# Exercise aim
Omit the images. Copy each entry word for word.

[Records from a data collection]
^^^^^^^^^^^^^^^^

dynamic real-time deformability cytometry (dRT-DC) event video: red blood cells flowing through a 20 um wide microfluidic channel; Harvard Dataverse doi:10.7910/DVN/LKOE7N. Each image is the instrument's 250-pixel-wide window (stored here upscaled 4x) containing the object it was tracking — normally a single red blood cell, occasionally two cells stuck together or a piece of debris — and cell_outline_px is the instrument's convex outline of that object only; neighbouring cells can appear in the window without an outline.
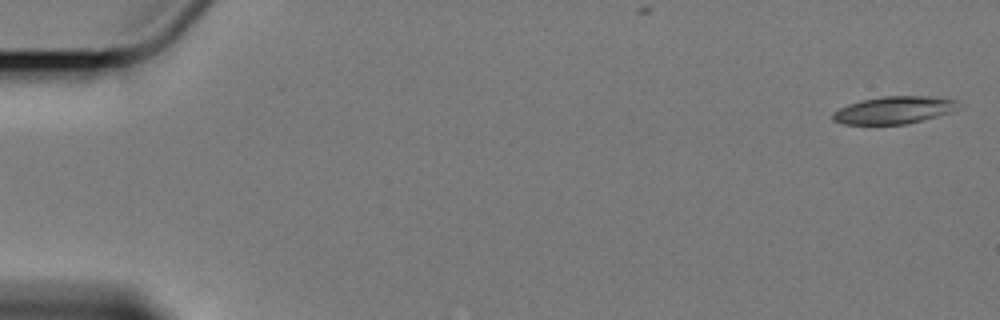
{"species": "Egyptian fruit bat (a non-hibernating species)", "species_latin": "Rousettus aegyptiacus", "temperature_condition": "cold", "stored_images_in_passage": 2, "camera_frame_rate_fps": 3000, "um_per_image_px": 0.085, "animal": {"sex": "female"}, "frame": {"image": 1, "passage_image": 1, "time_ms": 0.0, "image_size_px": [1000, 320], "cell_outline_px": [[960, 108], [952, 112], [904, 124], [844, 124], [832, 120], [832, 112], [848, 104], [864, 100], [884, 96], [936, 96], [956, 100]], "centroid_in_image_um": [76.0, 9.35], "position_along_channel_um": 9.0, "area_um2": 19.94}}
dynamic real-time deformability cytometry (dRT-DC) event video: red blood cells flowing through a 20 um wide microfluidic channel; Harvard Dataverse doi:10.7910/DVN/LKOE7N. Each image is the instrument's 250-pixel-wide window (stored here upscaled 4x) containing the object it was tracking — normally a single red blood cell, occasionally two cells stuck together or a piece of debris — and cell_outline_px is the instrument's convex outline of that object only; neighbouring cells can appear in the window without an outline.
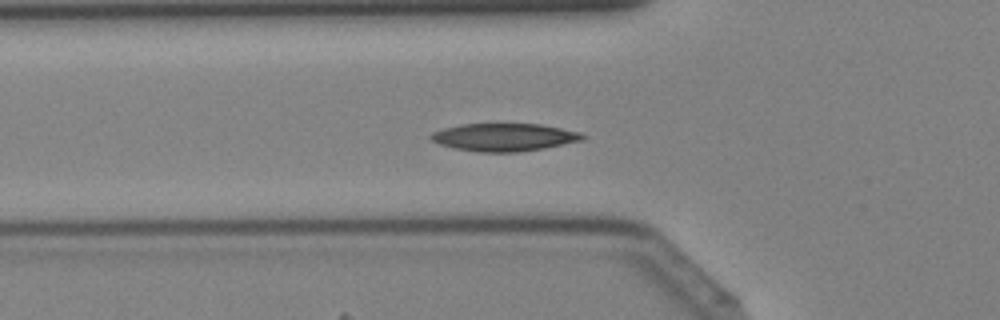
{"species": "Egyptian fruit bat (a non-hibernating species)", "species_latin": "Rousettus aegyptiacus", "temperature_condition": "cold", "stored_images_in_passage": 43, "segment_of_instrument_passage": [1, 2], "camera_frame_rate_fps": 3000, "um_per_image_px": 0.085, "animal": {"sex": "female"}, "frame": {"image": 1, "passage_image": 14, "time_ms": 4.333, "image_size_px": [1000, 320], "cell_outline_px": [[588, 136], [584, 140], [544, 148], [520, 152], [476, 152], [456, 148], [440, 144], [432, 140], [428, 136], [432, 132], [444, 128], [460, 124], [540, 124], [584, 132]], "centroid_in_image_um": [42.91, 11.66], "position_along_channel_um": 82.9, "area_um2": 24.74}}
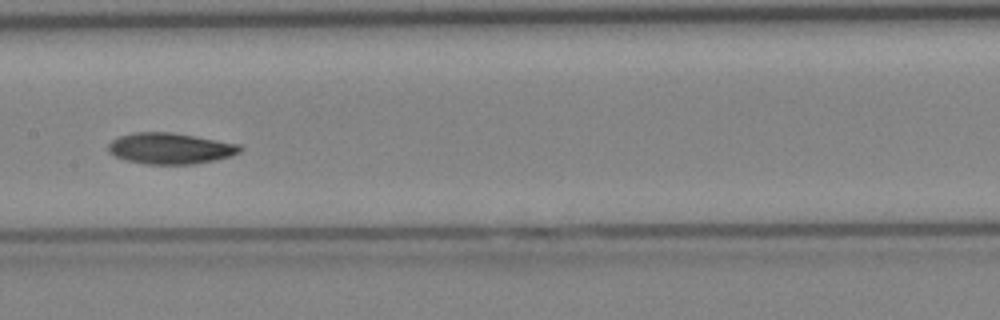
{"frame": {"image": 2, "passage_image": 21, "time_ms": 6.667, "image_size_px": [1000, 320], "cell_outline_px": [[244, 148], [240, 152], [216, 160], [192, 164], [148, 164], [124, 160], [108, 152], [108, 144], [112, 140], [120, 136], [136, 132], [172, 132], [240, 144]], "centroid_in_image_um": [14.47, 12.61], "position_along_channel_um": 192.9, "area_um2": 23.81}}
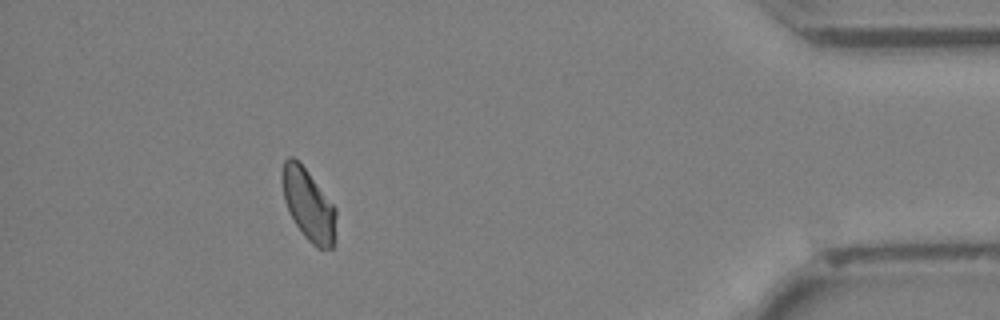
{"frame": {"image": 3, "passage_image": 38, "time_ms": 12.333, "image_size_px": [1000, 320], "cell_outline_px": [[336, 216], [332, 248], [316, 248], [304, 236], [296, 224], [284, 200], [284, 160], [288, 156], [292, 156], [308, 172], [336, 208]], "centroid_in_image_um": [26.25, 17.43], "position_along_channel_um": 409.0, "area_um2": 21.56}}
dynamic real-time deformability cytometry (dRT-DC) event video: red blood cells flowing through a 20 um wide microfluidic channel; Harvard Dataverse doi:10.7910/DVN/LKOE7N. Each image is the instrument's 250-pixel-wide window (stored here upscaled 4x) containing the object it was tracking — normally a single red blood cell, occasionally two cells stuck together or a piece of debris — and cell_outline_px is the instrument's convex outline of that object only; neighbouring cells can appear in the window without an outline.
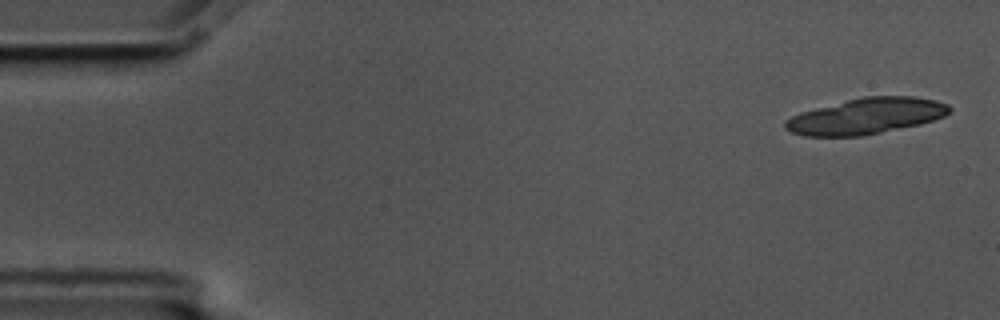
{"species": "common noctule bat (a hibernating species)", "species_latin": "Nyctalus noctula", "temperature_condition": "cold", "stored_images_in_passage": 5, "camera_frame_rate_fps": 3000, "um_per_image_px": 0.085, "animal": {"sex": "male", "body_mass_g": 17.5, "forearm_length_mm": 52.3}, "frame": {"image": 1, "passage_image": 1, "time_ms": 0.0, "image_size_px": [1000, 320], "cell_outline_px": [[952, 108], [944, 116], [920, 124], [860, 136], [804, 136], [792, 132], [784, 128], [784, 120], [800, 112], [864, 96], [916, 96], [936, 100], [948, 104]], "centroid_in_image_um": [73.62, 9.86], "position_along_channel_um": 11.4, "area_um2": 34.16}}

^^^^^^^^^^^^^^^^

# Answer to this exercise
dynamic real-time deformability cytometry (dRT-DC) event video: red blood cells flowing through a 20 um wide microfluidic channel; Harvard Dataverse doi:10.7910/DVN/LKOE7N. Each image is the instrument's 250-pixel-wide window (stored here upscaled 4x) containing the object it was tracking — normally a single red blood cell, occasionally two cells stuck together or a piece of debris — and cell_outline_px is the instrument's convex outline of that object only; neighbouring cells can appear in the window without an outline.
{"species": "Egyptian fruit bat (a non-hibernating species)", "species_latin": "Rousettus aegyptiacus", "temperature_condition": "cold", "stored_images_in_passage": 2, "camera_frame_rate_fps": 3000, "um_per_image_px": 0.085, "animal": {"sex": "female"}, "frame": {"image": 1, "passage_image": 1, "time_ms": 0.0, "image_size_px": [1000, 320], "cell_outline_px": [[960, 108], [952, 112], [904, 124], [844, 124], [832, 120], [832, 112], [848, 104], [864, 100], [884, 96], [936, 96], [956, 100]], "centroid_in_image_um": [76.0, 9.35], "position_along_channel_um": 9.0, "area_um2": 19.94}}
dynamic real-time deformability cytometry (dRT-DC) event video: red blood cells flowing through a 20 um wide microfluidic channel; Harvard Dataverse doi:10.7910/DVN/LKOE7N. Each image is the instrument's 250-pixel-wide window (stored here upscaled 4x) containing the object it was tracking — normally a single red blood cell, occasionally two cells stuck together or a piece of debris — and cell_outline_px is the instrument's convex outline of that object only; neighbouring cells can appear in the window without an outline.
{"species": "Egyptian fruit bat (a non-hibernating species)", "species_latin": "Rousettus aegyptiacus", "temperature_condition": "cold", "stored_images_in_passage": 43, "segment_of_instrument_passage": [1, 2], "camera_frame_rate_fps": 3000, "um_per_image_px": 0.085, "animal": {"sex": "female"}, "frame": {"image": 1, "passage_image": 14, "time_ms": 4.333, "image_size_px": [1000, 320], "cell_outline_px": [[588, 136], [584, 140], [544, 148], [520, 152], [476, 152], [456, 148], [440, 144], [432, 140], [428, 136], [432, 132], [444, 128], [460, 124], [540, 124], [584, 132]], "centroid_in_image_um": [42.91, 11.66], "position_along_channel_um": 82.9, "area_um2": 24.74}}
{"frame": {"image": 2, "passage_image": 21, "time_ms": 6.667, "image_size_px": [1000, 320], "cell_outline_px": [[244, 148], [240, 152], [216, 160], [192, 164], [148, 164], [124, 160], [108, 152], [108, 144], [112, 140], [120, 136], [136, 132], [172, 132], [240, 144]], "centroid_in_image_um": [14.47, 12.61], "position_along_channel_um": 192.9, "area_um2": 23.81}}
{"frame": {"image": 3, "passage_image": 38, "time_ms": 12.333, "image_size_px": [1000, 320], "cell_outline_px": [[336, 216], [332, 248], [316, 248], [304, 236], [296, 224], [284, 200], [284, 160], [288, 156], [292, 156], [308, 172], [336, 208]], "centroid_in_image_um": [26.25, 17.43], "position_along_channel_um": 409.0, "area_um2": 21.56}}
dynamic real-time deformability cytometry (dRT-DC) event video: red blood cells flowing through a 20 um wide microfluidic channel; Harvard Dataverse doi:10.7910/DVN/LKOE7N. Each image is the instrument's 250-pixel-wide window (stored here upscaled 4x) containing the object it was tracking — normally a single red blood cell, occasionally two cells stuck together or a piece of debris — and cell_outline_px is the instrument's convex outline of that object only; neighbouring cells can appear in the window without an outline.
{"species": "common noctule bat (a hibernating species)", "species_latin": "Nyctalus noctula", "temperature_condition": "cold", "stored_images_in_passage": 5, "camera_frame_rate_fps": 3000, "um_per_image_px": 0.085, "animal": {"sex": "male", "body_mass_g": 17.5, "forearm_length_mm": 52.3}, "frame": {"image": 1, "passage_image": 1, "time_ms": 0.0, "image_size_px": [1000, 320], "cell_outline_px": [[952, 108], [944, 116], [920, 124], [860, 136], [804, 136], [792, 132], [784, 128], [784, 120], [800, 112], [864, 96], [916, 96], [936, 100], [948, 104]], "centroid_in_image_um": [73.62, 9.86], "position_along_channel_um": 11.4, "area_um2": 34.16}}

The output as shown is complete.